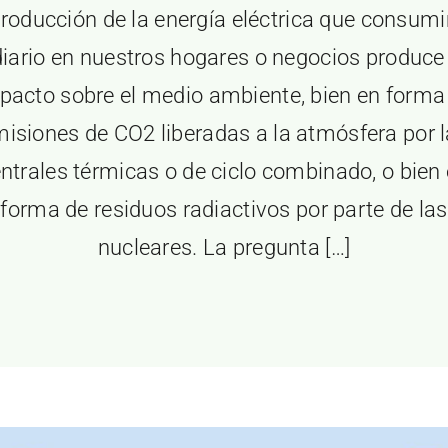
roducción de la energía eléctrica que consu
diario en nuestros hogares o negocios produce
pacto sobre el medio ambiente, bien en forma
isiones de CO2 liberadas a la atmósfera por 
ntrales térmicas o de ciclo combinado, o bien
forma de residuos radiactivos por parte de las
nucleares. La pregunta […]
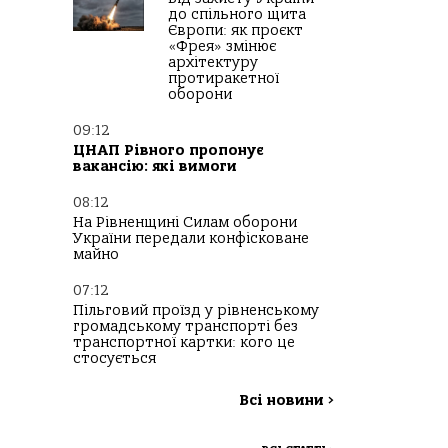
до спільного щита
Європи: як проєкт
«Фрея» змінює
архітектуру
протиракетної
оборони
09:12
ЦНАП Рівного пропонує
вакансію: які вимоги
08:12
На Рівненщині Силам оборони
України передали конфісковане
майно
07:12
Пільговий проїзд у рівненському
громадському транспорті без
транспортної картки: кого це
стосується
Всі новини
>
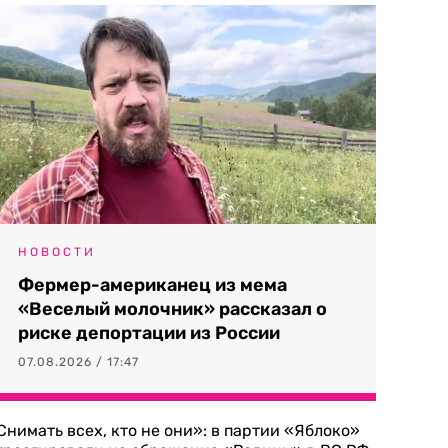
НОВОСТИ
Фермер-американец из мема
«Веселый молочник» рассказал о
риске депортации из России
07.08.2026 / 17:47
Снимать всех, кто не они»: в партии «Яблоко»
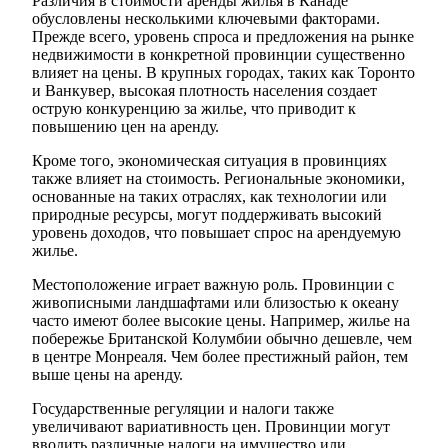
Различия в стоимости аренды жилья в Канаде
обусловлены несколькими ключевыми факторами.
Прежде всего, уровень спроса и предложения на рынке
недвижимости в конкретной провинции существенно
влияет на цены. В крупных городах, таких как Торонто
и Ванкувер, высокая плотность населения создает
острую конкуренцию за жилье, что приводит к
повышению цен на аренду.
Кроме того, экономическая ситуация в провинциях
также влияет на стоимость. Региональные экономики,
основанные на таких отраслях, как технологии или
природные ресурсы, могут поддерживать высокий
уровень доходов, что повышает спрос на арендуемую
жилье.
Местоположение играет важную роль. Провинции с
живописными ландшафтами или близостью к океану
часто имеют более высокие цены. Например, жилье на
побережье Британской Колумбии обычно дешевле, чем
в центре Монреаля. Чем более престижный район, тем
выше цены на аренду.
Государственные регуляции и налоги также
увеличивают вариативность цен. Провинции могут
вводить различные налоги на имущество или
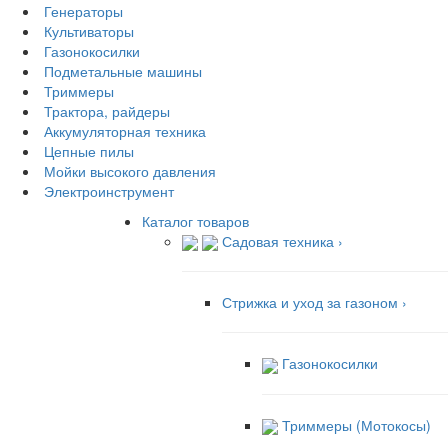
Генераторы
Культиваторы
Газонокосилки
Подметальные машины
Триммеры
Трактора, райдеры
Аккумуляторная техника
Цепные пилы
Мойки высокого давления
Электроинструмент
Каталог товаров
Садовая техника
›
Стрижка и уход за газоном
›
Газонокосилки
Триммеры (Мотокосы)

•••

§ What you will do: Reproduce the text of every row above without changing a character, and leave the pictures out.

§ Written answer:
roducción de la energía eléctrica que consu
diario en nuestros hogares o negocios produce
pacto sobre el medio ambiente, bien en forma
isiones de CO2 liberadas a la atmósfera por 
ntrales térmicas o de ciclo combinado, o bien
forma de residuos radiactivos por parte de las
nucleares. La pregunta […]
до спільного щита
Європи: як проєкт
«Фрея» змінює
архітектуру
протиракетної
оборони
09:12
ЦНАП Рівного пропонує
вакансію: які вимоги
08:12
На Рівненщині Силам оборони
України передали конфісковане
майно
07:12
Пільговий проїзд у рівненському
громадському транспорті без
транспортної картки: кого це
стосується
Всі новини
>
НОВОСТИ
Фермер-американец из мема
«Веселый молочник» рассказал о
риске депортации из России
07.08.2026 / 17:47
Снимать всех, кто не они»: в партии «Яблоко»
Различия в стоимости аренды жилья в Канаде
обусловлены несколькими ключевыми факторами.
Прежде всего, уровень спроса и предложения на рынке
недвижимости в конкретной провинции существенно
влияет на цены. В крупных городах, таких как Торонто
и Ванкувер, высокая плотность населения создает
острую конкуренцию за жилье, что приводит к
повышению цен на аренду.
Кроме того, экономическая ситуация в провинциях
также влияет на стоимость. Региональные экономики,
основанные на таких отраслях, как технологии или
природные ресурсы, могут поддерживать высокий
уровень доходов, что повышает спрос на арендуемую
жилье.
Местоположение играет важную роль. Провинции с
живописными ландшафтами или близостью к океану
часто имеют более высокие цены. Например, жилье на
побережье Британской Колумбии обычно дешевле, чем
в центре Монреаля. Чем более престижный район, тем
выше цены на аренду.
Государственные регуляции и налоги также
увеличивают вариативность цен. Провинции могут
вводить различные налоги на имущество или
Генераторы
Культиваторы
Газонокосилки
Подметальные машины
Триммеры
Трактора, райдеры
Аккумуляторная техника
Цепные пилы
Мойки высокого давления
Электроинструмент
Каталог товаров
Садовая техника
›
Стрижка и уход за газоном
›
Газонокосилки
Триммеры (Мотокосы)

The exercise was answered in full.